Hmm, scratch that. On further thought it seems perfectly well-behaved to say that $\sigma_1, \sigma_2, \sigma_3,\ldots$ converges iff for every $x$ there is an $N$ such that $\sigma_N(x)=\sigma_{N+1}(x)=\sigma_{N+2}(x)=\cdots$.

With this definition limits distribute over composition, but I don't think this is a standard notion, so you may have to include definitions and lemmas in your argument.

It's more of a problem that you seem to assume that limits commute with taking the order of a permutation.
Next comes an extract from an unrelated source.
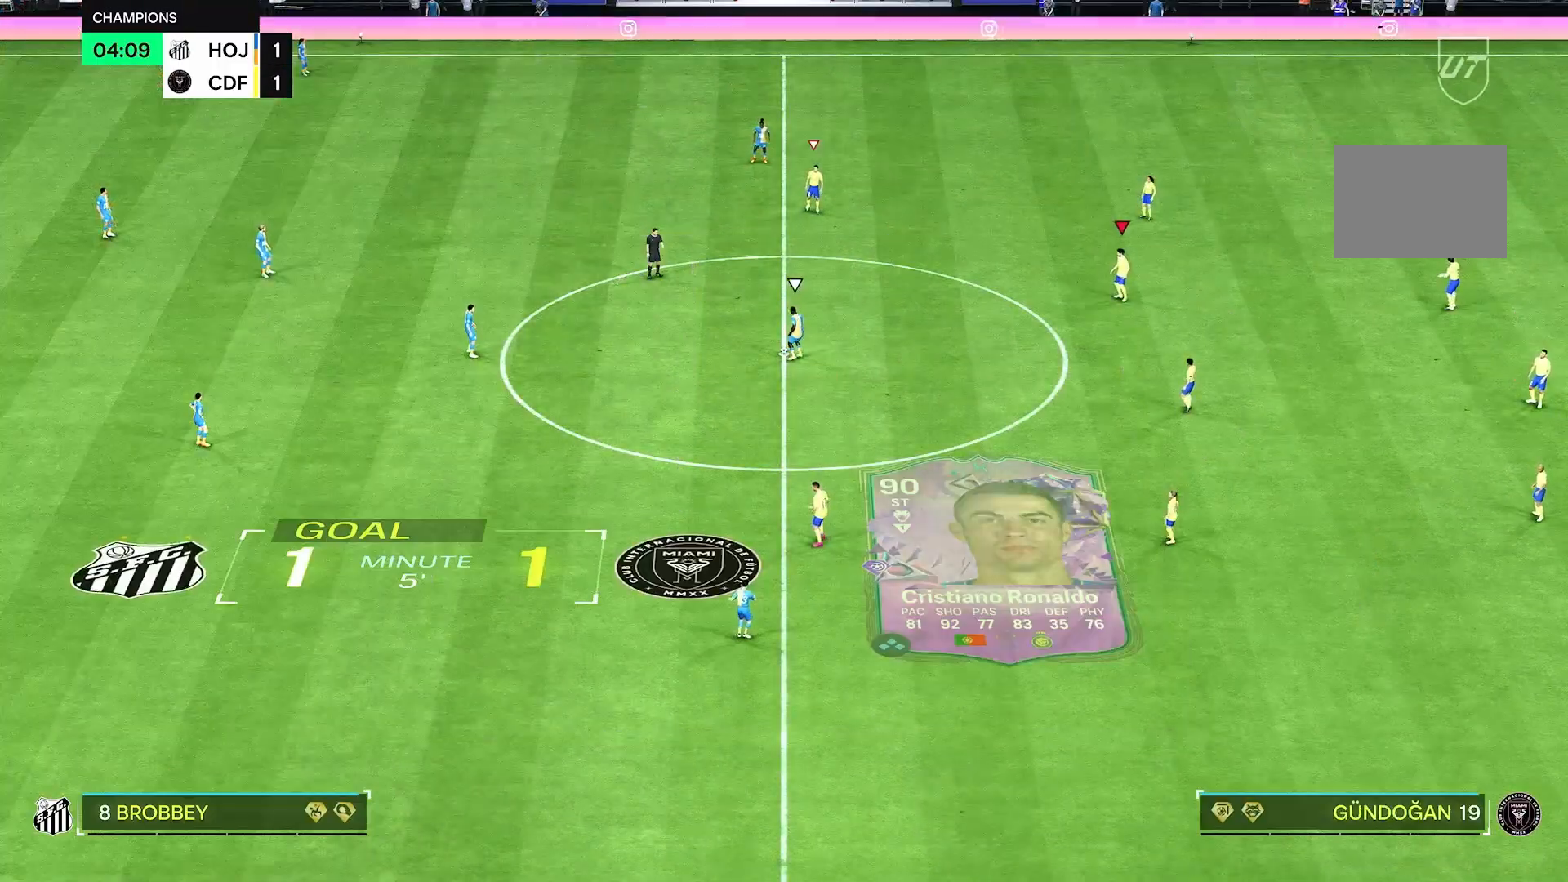
{"buttons": [], "left_stick": "left", "right_stick": "center", "events": []}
Consider the sequence $(\sigma_n)_n$ where $\sigma_n$ is a cyclic permutation of the elements $n$ through $2n-1$. Then $\sigma_n$ has order $n$, but the limit of the sequence is the identity permutation, which has order $1$! So the limit of a sequence of permutations of high order doesn't necessarily have high order itself.


It's better to look at $\tau\sigma$ as a finished whole and consider what it does to individual elements: Every even number $n$ is mapped to $n+2$, and every odd number $n$ is mapped to $n-2$, except that $1$ maps to $0$.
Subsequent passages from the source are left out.